Kutipan Dokumen ->
# # #
Hingga saat sekarang harga karet per kilogram ditingkat petani harganya berkisar Rp4.000-6.000. Padahal dua tahun lalu harga karet sempat menjadi primadona sebab per kilogramnya bisa mencapai Rp22.000. Bahkan untuk ditingkat petani berkisar Rp18.000-20.000. ‘’Dua tiga tahun lalu kita bisa tertawa lebar. Kalau sekarang memekik. Harga barang naik terus harga ojol per kilogramnya baru sebulan lalu hanya Rp4.000,’’ jelas Ismail sambil mengangkat ojol dari tempurung di dalam kebun karetnya saat itu.
‘’Nak dapat beras sekilo harus dapat tiga kilogram karet. Luar biasa murahnya harga karet sekarang ini,’’ jelas Ismail lagi.
Kondisi ini juga dirasakan para petani di Kuansing. Meskipun perkebunan karet mereka berdekatan dengan pabrik karet, baik di Kuansing, Jambi dan Pekanbaru tetap saja harga karet tak bisa setabil. Padahal untuk saat sekarang harga karet per kilogram di tingkat pabrik harganya mencapai Rp6.000-6.300, tetap saja di tingkat petani harga masih berkisar Rp5.000-5.400.
‘’Kemarin sempat mencapai lima ribu lebih per kilonya. Tapi sekarang turun lagi menjadi Rp5.000. Tapi macam mana lagi, mau mengadu kemana. Katanya harga ini dipengaruhi harga karet dunia. Itu alasan yang kami terima terus,’’ jelas Masud.
Menyikapi kondisi harga karet sekarang ini membuat masyarakat meminta pemerintah membuat kebijakan khusus. Sehingga harga karet bisa menanjak naik. ‘’Kita mintalah pemerintah ada inisiatif. Entah buat pabrik sendiri entah membuat koperasi yang bisa menampung harga karet yang memadai,’’ harap Ibnu Masud.
Kondisi harga karet tak stabil seperti sekarang ini membuat petani harus menyimpan atau memasukkannya ke dalam kolam atau perigi. Seperti dilakukan Efendi dan Elis mereka harus menyimpan ojol beratus kilo bahkan mencapai 1.5 ton di dalam kolam. ‘’Harga ojol murah betul. Jadi biar harga mahal nanti baru dijual,’’ jelas Efendi yang akrab disapa Efed ini.
Untuk memenuhi keperluan hidupnya sehari-hari Efed mengandalkan penjualan pinang kering dan juga es potong. ‘’Mahal harga pinang kering daripada karet. Pinang kering per kilogram bisa mencapai Rp16-18 ribu,’’ jelasnya.
# # #
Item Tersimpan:
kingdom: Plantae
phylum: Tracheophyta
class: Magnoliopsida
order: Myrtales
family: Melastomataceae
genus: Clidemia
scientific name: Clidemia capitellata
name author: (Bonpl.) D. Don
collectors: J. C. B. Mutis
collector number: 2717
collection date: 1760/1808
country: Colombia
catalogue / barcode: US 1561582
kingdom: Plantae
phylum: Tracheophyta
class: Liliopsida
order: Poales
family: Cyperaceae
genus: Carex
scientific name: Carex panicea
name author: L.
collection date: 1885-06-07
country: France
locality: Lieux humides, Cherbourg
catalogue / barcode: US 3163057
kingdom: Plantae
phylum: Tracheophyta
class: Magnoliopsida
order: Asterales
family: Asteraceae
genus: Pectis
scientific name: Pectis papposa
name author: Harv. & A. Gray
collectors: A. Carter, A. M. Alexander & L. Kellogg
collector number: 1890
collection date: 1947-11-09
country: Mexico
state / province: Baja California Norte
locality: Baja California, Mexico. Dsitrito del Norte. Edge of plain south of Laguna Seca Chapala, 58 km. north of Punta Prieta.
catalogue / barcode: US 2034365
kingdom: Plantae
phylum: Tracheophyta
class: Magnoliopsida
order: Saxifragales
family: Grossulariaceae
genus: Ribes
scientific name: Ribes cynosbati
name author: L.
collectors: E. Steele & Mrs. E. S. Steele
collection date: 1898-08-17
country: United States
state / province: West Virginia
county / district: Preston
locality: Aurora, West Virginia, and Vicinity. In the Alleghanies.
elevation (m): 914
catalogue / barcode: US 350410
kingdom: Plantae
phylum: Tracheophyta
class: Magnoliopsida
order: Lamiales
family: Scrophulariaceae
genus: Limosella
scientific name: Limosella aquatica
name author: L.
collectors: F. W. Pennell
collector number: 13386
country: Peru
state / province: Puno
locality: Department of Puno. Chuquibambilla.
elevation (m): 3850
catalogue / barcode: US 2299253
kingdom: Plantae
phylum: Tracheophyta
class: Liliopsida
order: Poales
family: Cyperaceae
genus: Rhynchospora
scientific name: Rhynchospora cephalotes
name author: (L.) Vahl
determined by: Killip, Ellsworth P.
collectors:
# # #
Daftar Tugas ->
A. Tolong jawab tiga pertanyaan ini berdasarkan kutipan tentang harga karet.
(i) Dua tahun lalu, berapa kisaran harga karet per kilogram di tingkat petani?
(ii) Berapa kisaran harga karet per kilogram di tingkat pabrik saat ini?
(iii) Berapa harga pinang kering per kilogram menurut Efed?
B. Lanjutkan kutipan tentang harga karet mulai setelah kalimat terakhirnya.

Jawaban Akhir ->
A.
(i) Rp18.000-20.000
(ii) Rp6.000-6.300
(iii) Rp16-18 ribu

B.
Berbeda dengan nasib petani karet di Kuansing, khususnya di Gunung Toar dan Seberang Gunung, mereka harus rela hidup apa adanya. Mereka harus menerima dengan lapang dada semakin murahnya harga karet sekarang ini. ‘’Sebenarnya ketika harga karet turun, kita masih ada sawah atau berladang padi. Tapi kenyataannya awal tahun kemarin kita gagal panen. Akhirnya kita harus tabah dan siap dengan keadaan terjadi sekarang ini,’’ jelas Ibnu Masud tertunduk.
Karena gagal panen pada awal tahun lalu akibat kabut asap, untuk saat sekarang masyarakat mulai menanam padi kembali. ‘’Sekarang kita menanam padi. Bahkan bisa dikatakan sebagian besar masyarakat tak menyadap karet lagi. Sebab harganya tak sebanding dengan kerjanya. Selain itu sekarang musim penghujan pula,’’ jelasnya.
Pemerintah Harus Berikan Jaminan
Semakin tertekannya harga karet yang ada di Riau saat ini, Ketua Forum Komunikasi Mahasiswa Tempatan Riau Kuansing Muhammad Kadri menjelaskan pemerintah harus membuat format khusus sehingga petani bisa hidup layak dari karet ini. Salah satunya harus ada program yang bisa melindungi para petani karet yang ada.
Salah satunya membuat program subsidi silang dan juga membuat badan usaha yang bisa menampung komuditi karet dari masyarakat. ‘’Sebenarnya pemerintah bisa menegaskan kepada BUMD untuk menerima karet-karet milik masyarakat. Jadi merekalah yang berhubungan dengan pabrik. Saya yakin dengan begitu harga karet bisa terjamin dan tidak rendah seperti sekarang ini,’’ jelasnya.
Diakuinya untuk sekarang ini sudah dibentuk kelompok-kelompok masyarakat yang berusaha berhubungan langsung dengan pabrik. ‘’Itu terbukti harga karet di kelompok-kelompok itu stabil harganya. Rata-rata mereka bisa menjual karet kisaran Rp6.000 dan jarang turun hingga Rp5.000,’’ jelasnya.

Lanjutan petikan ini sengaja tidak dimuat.